Baraka told Palestinian news agency Maan that he strikes to get Gazan children interested in astronomy to help them overcome what he called the "stereotype" of the sky as a source of death.

 

The astronomer studied at French universities and went on to work for NASA at the Virginia Tech campus. He was at work in the US in the end of 2008, when his 11-year-old son Ibrahim was killed in a strike on his house in Khan Younis.

 

Seventeen members of his family were left homeless. In an interview to an American television show he recounted the moment he received the phone call at his office in the US.

 

“I was in my office. I received a call that there was a bombing in my area, and then, after a while, the bombing was my house, and then I lost communication with the family for ten hours.
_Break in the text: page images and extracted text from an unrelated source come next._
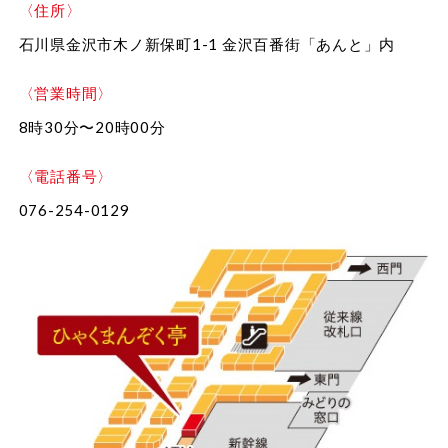
〈住所〉
石川県金沢市木ノ新保町1-1 金沢百番街「あんと」内
〈営業時間〉
8時30分〜20時00分
〈電話番号〉
076-254-0129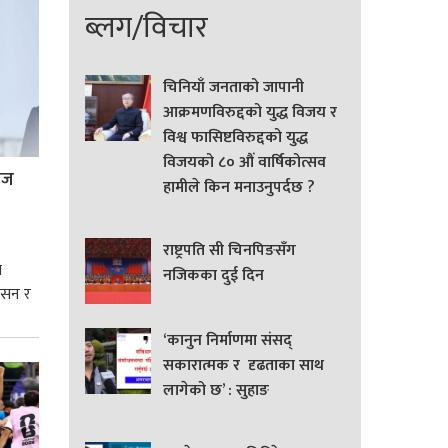
ब्लग/विचार
चिनियाँ जनताको जापानी
आक्रमणविरुद्दको युद्ध विजय र
विश्व फासिष्टविरुद्दको युद्ध
विजयको ८० औं वार्षिकोत्सव
्रज
हामीले किन मनाउनुपर्दछ ?
राष्ट्रपति सी चिनपिङसँग
े
नजिकका दुई दिन
शासन र
‘कानुन निर्माणमा संसद्
्मसात्
सकारात्मक र दृढताका साथ
लागेको छ’ : सुहाङ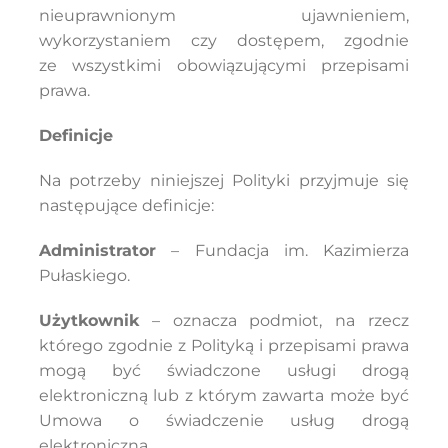
nieuprawnionym ujawnieniem,
wykorzystaniem czy dostępem, zgodnie
ze wszystkimi obowiązującymi przepisami
prawa.
Definicje
Na potrzeby niniejszej Polityki przyjmuje się
następujące definicje:
Administrator
– Fundacja im. Kazimierza
Pułaskiego.
Użytkownik
– oznacza podmiot, na rzecz
którego zgodnie z Polityką i przepisami prawa
mogą być świadczone usługi drogą
elektroniczną lub z którym zawarta może być
Umowa o świadczenie usług drogą
elektroniczną.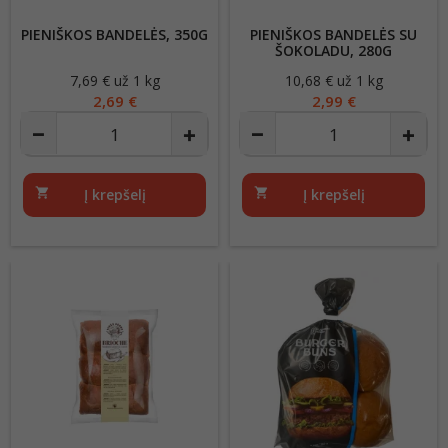
PIENIŠKOS BANDELĖS, 350G
PIENIŠKOS BANDELĖS SU
ŠOKOLADU, 280G
7,69 € už 1 kg
Kaina
10,68 € už 1 kg
Kaina
2,69 €
2,99 €
shopping_cart
Į krepšelį
shopping_cart
Į krepšelį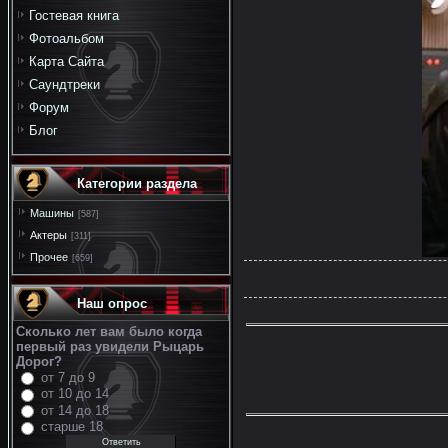
Гостевая книга
Фотоальбом
Карта Сайта
Саундтреки
Форум
Блог
Категории раздела
Машины
[587]
Актеры
[311]
Прочее
[659]
Наш опрос
Сколько лет вам было когда
первый раз увидели Рыцарь
Дорог?
от 7 до 9
от 10 до 14
от 14 до 18
старше 18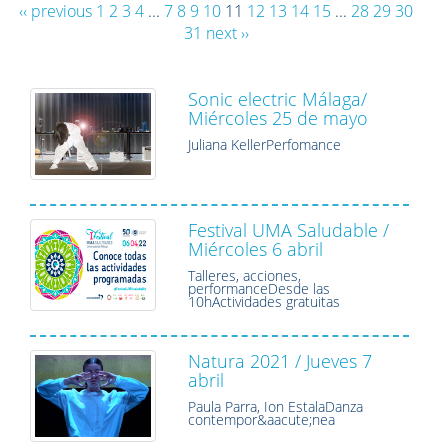
‹‹ previous
1
2
3
4
...
7
8
9
10
11
12
13
14
15
...
28
29
30
31
next ››
Sonic electric Málaga/
Miércoles 25 de mayo
Juliana KellerPerfomance
Festival UMA Saludable /
Miércoles 6 abril
Talleres, acciones,
performanceDesde las
10hActividades gratuitas
Natura 2021 / Jueves 7
abril
Paula Parra, Ion EstalaDanza
contempor&aacute;nea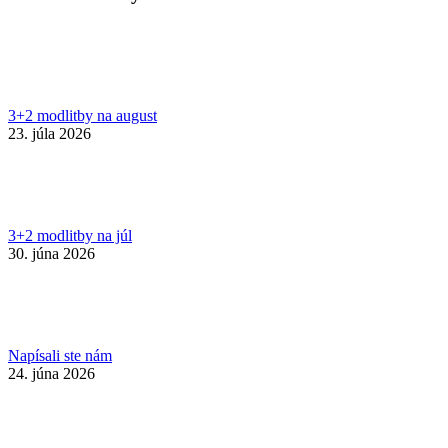
3+2 modlitby na august
23. júla 2026
3+2 modlitby na júl
30. júna 2026
Napísali ste nám
24. júna 2026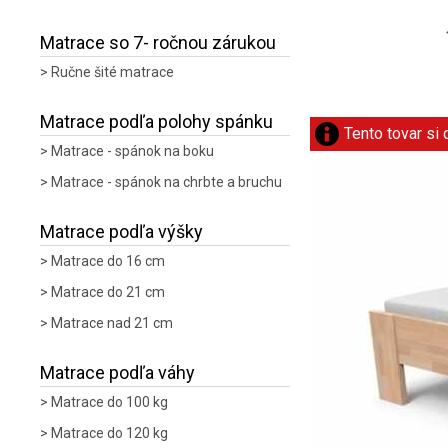
Matrace so 7- ročnou zárukou
Ručne šité matrace
Matrace podľa polohy spánku
Tento tovar si
Matrace - spánok na boku
Matrace - spánok na chrbte a bruchu
Matrace podľa výšky
Matrace do 16 cm
Matrace do 21 cm
Matrace nad 21 cm
Matrace podľa váhy
Matrace do 100 kg
Matrace do 120 kg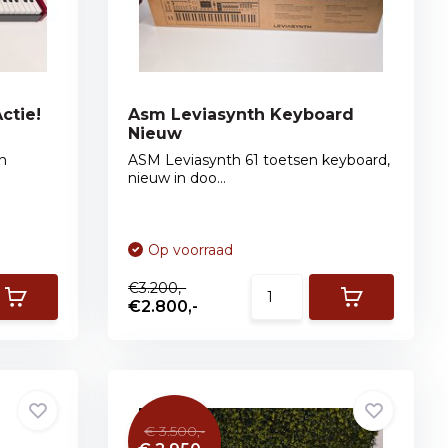
ctie!
Asm Leviasynth Keyboard
Nieuw
n
ASM Leviasynth 61 toetsen keyboard,
nieuw in doo...
Op voorraad
€3.200,-
€2.800,-
€ 3.500,-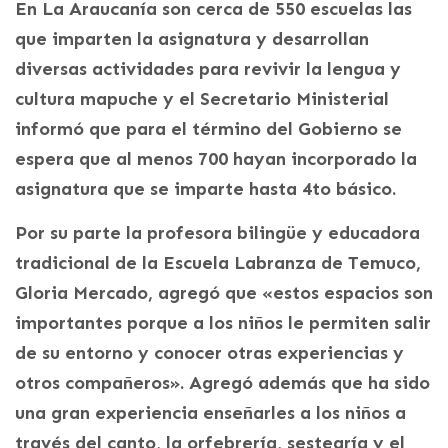
En La Araucanía son cerca de 550 escuelas las
que imparten la asignatura y desarrollan
diversas actividades para revivir la lengua y
cultura mapuche y el Secretario Ministerial
informó que para el término del Gobierno se
espera que al menos 700 hayan incorporado la
asignatura que se imparte hasta 4to básico.
Por su parte la profesora bilingüe y educadora
tradicional de la Escuela Labranza de Temuco,
Gloria Mercado, agregó que «estos espacios son
importantes porque a los niños le permiten salir
de su entorno y conocer otras experiencias y
otros compañeros». Agregó además que ha sido
una gran experiencia enseñarles a los niños a
través del canto, la orfebrería, sestearía y el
It was really very hard, at the emotional, psychological level, because I had known that there something happened, and I cannot follow up," he said.

 

"Ten hours later, I knew that my son Ibrahim was critically injured and my mom was moderately injured when they bombed my house with a one-ton bomb and destroyed the house, injuring my son and my mom.”

 

Ibrahim was moved to a hospital in Egypt where he died on 5 January 2009.

 

“My house is not a military base. Ibrahim is eleven years old. He doesn’t need F-16 jet fighters to kill him. My house roof was there for me and my children to use my telescope, not anti-aircraft missiles or rockets.”

 

Baraka said he returned to Gaza after the war since he felt his homeland needed him. “What would happen if I stayed at NASA with an excellent salary and carrying out research? If you are qualified then it’s better for you to stay in your homeland,” he told Ma’an.

 

Now in Gaza, Baraka's head is full of potential projects. He plans to establish an observatory and astronomy programs in Gaza's universities. He also plans to open a research center to study the earth's magnetic field.

 

He told Maan his friends in the world of astronomy will help him transfer the necessary equipment into Gaza despite the limitations at the borders.

 

The main idea guiding Baraka is that by gazing at the skies, Gazan children will feel less confined in the densely populated Strip. “The universe is wide and the globe is bigger than having Beit Hanoun and Rafah as your only surroundings. Seeing the Gaza sky is an attempt to break the siege in all of its educational and political aspects, in belief that the Palestinians capable of greatness in science.”